Top of EXTRACTED MATERIAL
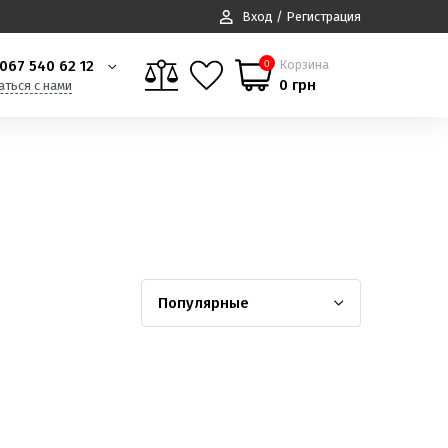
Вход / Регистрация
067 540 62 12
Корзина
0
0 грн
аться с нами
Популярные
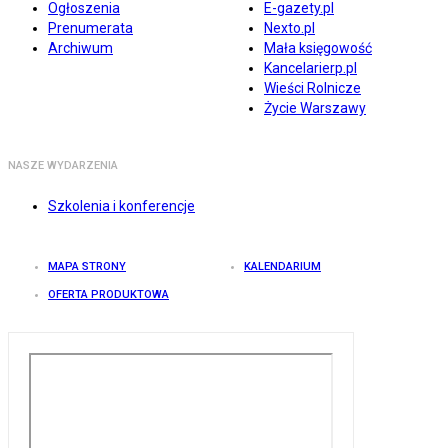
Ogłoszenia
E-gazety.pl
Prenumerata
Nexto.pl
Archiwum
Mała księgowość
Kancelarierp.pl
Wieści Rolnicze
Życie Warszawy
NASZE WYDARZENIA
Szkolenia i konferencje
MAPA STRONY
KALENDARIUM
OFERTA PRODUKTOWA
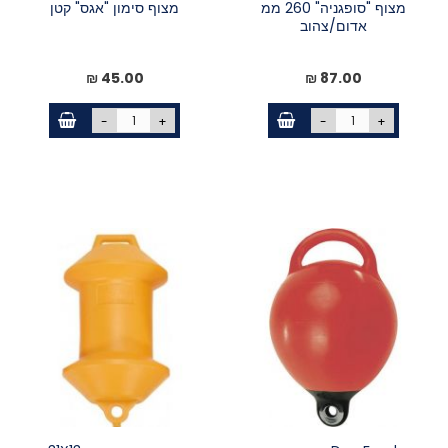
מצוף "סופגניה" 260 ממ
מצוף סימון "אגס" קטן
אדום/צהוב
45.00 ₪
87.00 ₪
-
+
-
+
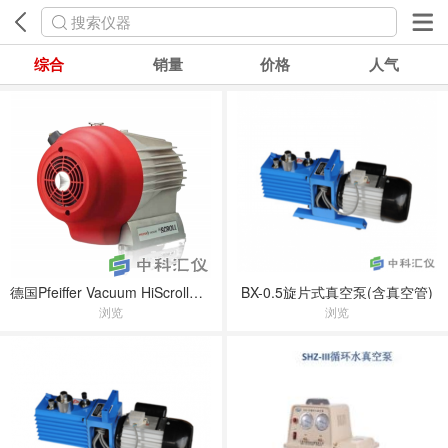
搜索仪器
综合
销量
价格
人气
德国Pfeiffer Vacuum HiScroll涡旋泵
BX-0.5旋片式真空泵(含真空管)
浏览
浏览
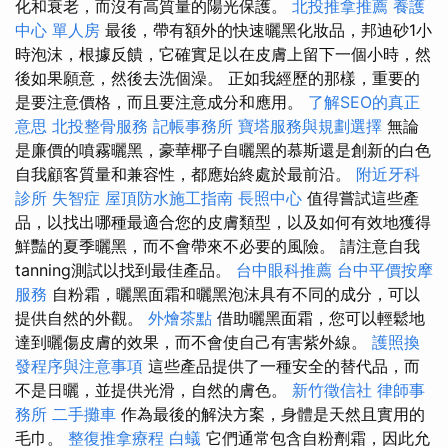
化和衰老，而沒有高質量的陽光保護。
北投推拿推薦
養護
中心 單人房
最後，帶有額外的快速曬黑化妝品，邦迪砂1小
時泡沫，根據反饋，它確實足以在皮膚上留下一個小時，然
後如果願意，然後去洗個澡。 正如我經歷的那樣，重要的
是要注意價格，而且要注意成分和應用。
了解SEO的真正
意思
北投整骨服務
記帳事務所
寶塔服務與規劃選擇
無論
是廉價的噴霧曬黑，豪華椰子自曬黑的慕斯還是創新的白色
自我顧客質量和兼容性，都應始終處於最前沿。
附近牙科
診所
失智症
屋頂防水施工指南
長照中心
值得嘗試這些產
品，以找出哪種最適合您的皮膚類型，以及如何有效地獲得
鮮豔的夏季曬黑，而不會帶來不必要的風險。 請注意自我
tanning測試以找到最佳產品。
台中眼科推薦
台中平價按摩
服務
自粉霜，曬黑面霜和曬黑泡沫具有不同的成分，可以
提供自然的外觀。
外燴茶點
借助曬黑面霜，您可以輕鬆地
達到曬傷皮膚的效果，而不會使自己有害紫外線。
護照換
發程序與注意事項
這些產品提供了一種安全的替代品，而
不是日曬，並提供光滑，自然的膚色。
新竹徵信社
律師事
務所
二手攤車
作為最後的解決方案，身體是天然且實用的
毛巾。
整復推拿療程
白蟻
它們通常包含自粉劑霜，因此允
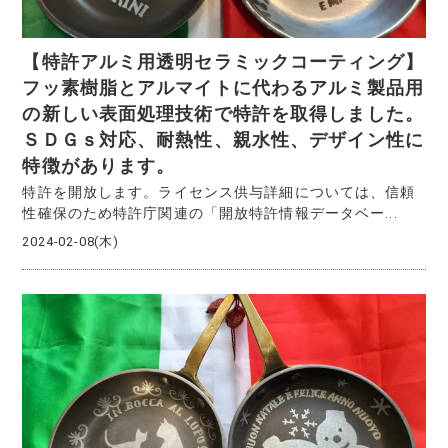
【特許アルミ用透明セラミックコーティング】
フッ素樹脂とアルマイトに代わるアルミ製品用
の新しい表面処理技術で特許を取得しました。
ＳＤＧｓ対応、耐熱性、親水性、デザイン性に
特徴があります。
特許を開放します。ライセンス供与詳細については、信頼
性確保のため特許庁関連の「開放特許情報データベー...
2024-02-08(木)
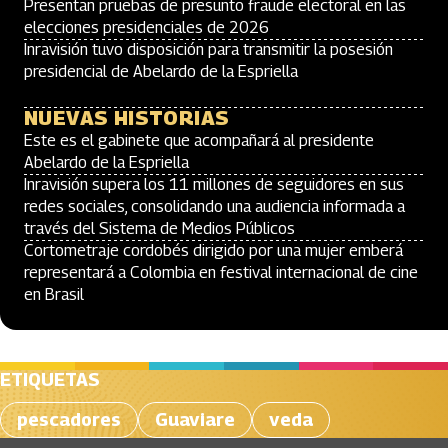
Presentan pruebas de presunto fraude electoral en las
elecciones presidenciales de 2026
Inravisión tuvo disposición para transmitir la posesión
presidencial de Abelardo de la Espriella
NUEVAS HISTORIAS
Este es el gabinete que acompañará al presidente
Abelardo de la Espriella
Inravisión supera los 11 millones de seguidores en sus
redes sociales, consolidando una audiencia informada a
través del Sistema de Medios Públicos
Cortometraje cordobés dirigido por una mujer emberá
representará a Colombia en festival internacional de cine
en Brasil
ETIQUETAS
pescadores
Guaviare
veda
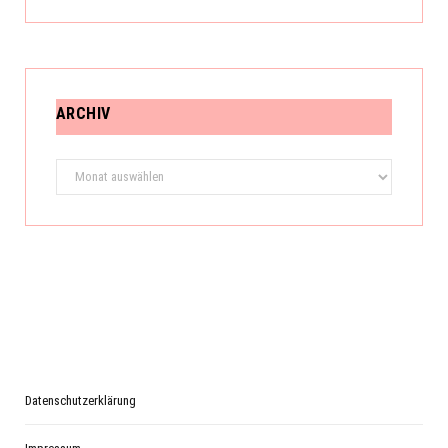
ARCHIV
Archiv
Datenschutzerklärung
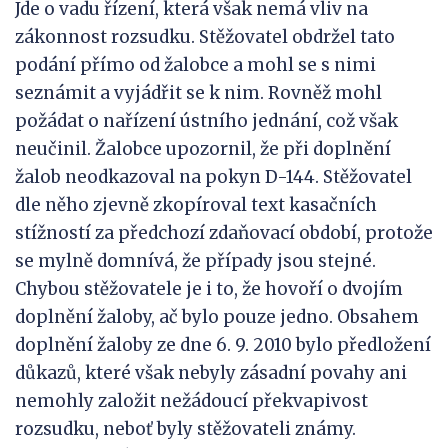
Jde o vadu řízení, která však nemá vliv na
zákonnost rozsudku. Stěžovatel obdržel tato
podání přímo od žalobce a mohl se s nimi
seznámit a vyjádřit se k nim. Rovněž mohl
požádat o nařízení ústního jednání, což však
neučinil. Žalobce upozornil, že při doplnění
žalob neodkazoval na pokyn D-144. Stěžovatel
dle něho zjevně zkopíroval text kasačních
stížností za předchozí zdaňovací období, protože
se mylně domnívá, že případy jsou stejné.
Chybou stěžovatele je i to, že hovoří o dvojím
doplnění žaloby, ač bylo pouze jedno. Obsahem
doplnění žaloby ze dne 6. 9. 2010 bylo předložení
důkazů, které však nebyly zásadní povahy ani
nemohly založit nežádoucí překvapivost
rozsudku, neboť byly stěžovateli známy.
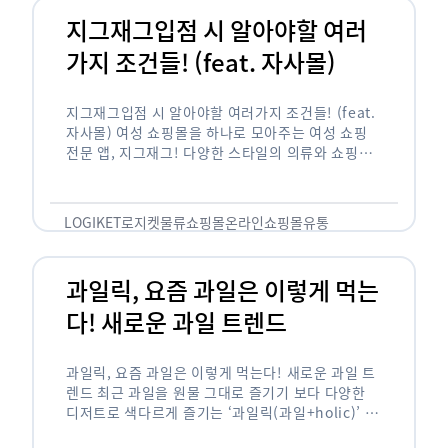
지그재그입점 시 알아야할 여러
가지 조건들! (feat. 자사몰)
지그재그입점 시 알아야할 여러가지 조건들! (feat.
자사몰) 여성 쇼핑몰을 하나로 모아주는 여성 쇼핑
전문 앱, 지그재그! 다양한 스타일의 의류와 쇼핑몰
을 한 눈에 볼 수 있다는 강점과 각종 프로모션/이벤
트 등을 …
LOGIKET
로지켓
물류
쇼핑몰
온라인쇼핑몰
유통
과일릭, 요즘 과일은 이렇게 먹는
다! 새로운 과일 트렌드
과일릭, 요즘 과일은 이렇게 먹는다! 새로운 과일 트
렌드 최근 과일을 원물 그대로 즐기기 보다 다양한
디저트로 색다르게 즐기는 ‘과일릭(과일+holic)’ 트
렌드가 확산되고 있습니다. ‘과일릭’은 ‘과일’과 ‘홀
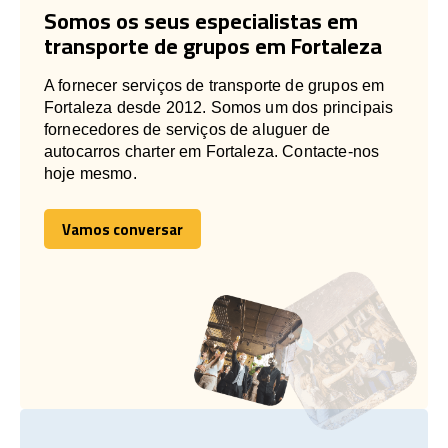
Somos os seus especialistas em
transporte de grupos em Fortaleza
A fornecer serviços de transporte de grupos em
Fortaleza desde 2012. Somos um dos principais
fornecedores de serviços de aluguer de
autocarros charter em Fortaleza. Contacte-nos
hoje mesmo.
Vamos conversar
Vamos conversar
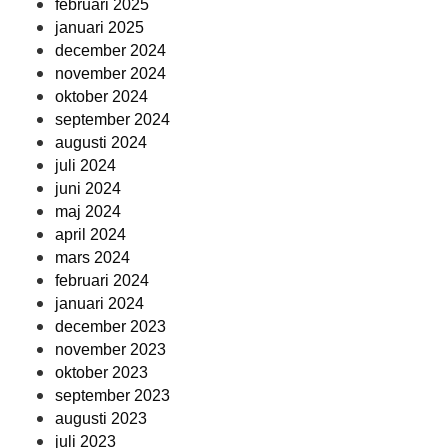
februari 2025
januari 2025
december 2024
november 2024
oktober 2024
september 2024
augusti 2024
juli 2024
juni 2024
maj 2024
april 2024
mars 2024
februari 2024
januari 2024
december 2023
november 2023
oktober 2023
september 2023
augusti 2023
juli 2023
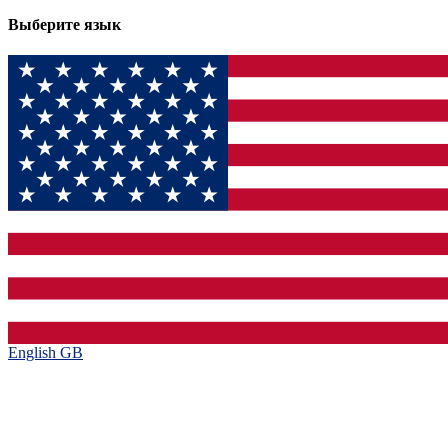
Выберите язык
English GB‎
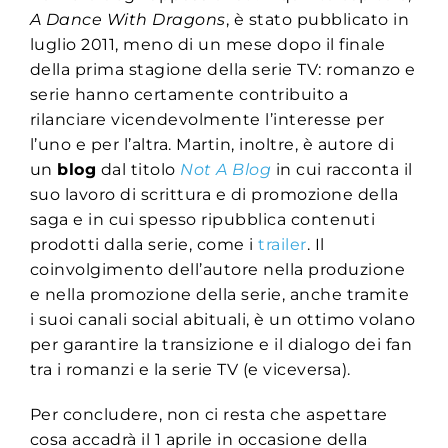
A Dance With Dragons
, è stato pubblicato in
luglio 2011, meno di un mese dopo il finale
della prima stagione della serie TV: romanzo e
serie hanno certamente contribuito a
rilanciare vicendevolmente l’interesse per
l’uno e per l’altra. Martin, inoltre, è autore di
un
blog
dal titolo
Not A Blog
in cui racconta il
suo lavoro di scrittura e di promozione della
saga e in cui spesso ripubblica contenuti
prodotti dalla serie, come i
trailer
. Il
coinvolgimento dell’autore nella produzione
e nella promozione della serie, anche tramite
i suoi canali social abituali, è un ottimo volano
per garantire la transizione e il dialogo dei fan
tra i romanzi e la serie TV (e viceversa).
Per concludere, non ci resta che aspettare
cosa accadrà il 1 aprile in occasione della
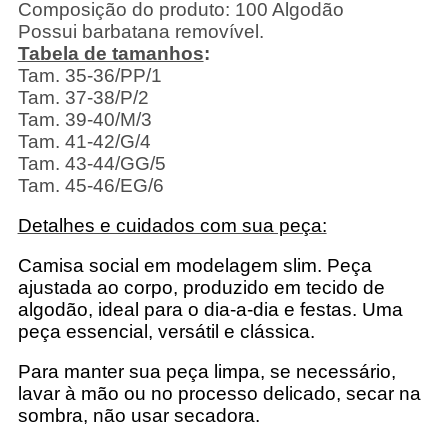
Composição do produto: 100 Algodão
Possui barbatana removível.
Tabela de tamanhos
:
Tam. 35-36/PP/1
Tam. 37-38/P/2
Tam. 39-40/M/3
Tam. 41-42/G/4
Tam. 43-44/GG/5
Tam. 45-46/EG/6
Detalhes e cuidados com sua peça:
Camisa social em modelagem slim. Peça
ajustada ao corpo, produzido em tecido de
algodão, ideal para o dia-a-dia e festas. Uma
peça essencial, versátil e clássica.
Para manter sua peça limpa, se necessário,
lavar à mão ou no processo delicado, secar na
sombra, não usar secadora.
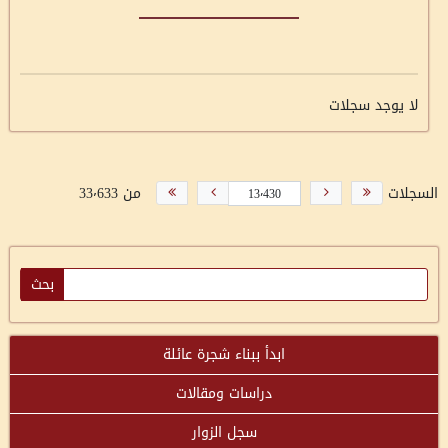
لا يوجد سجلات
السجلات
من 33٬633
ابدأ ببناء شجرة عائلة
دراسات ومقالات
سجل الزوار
Bottom of EXTRACTED MATERIAL
Please copy out each line in the entries that mentions the string "serviços".

A fornecer serviços de transporte de grupos em
fornecedores de serviços de aluguer de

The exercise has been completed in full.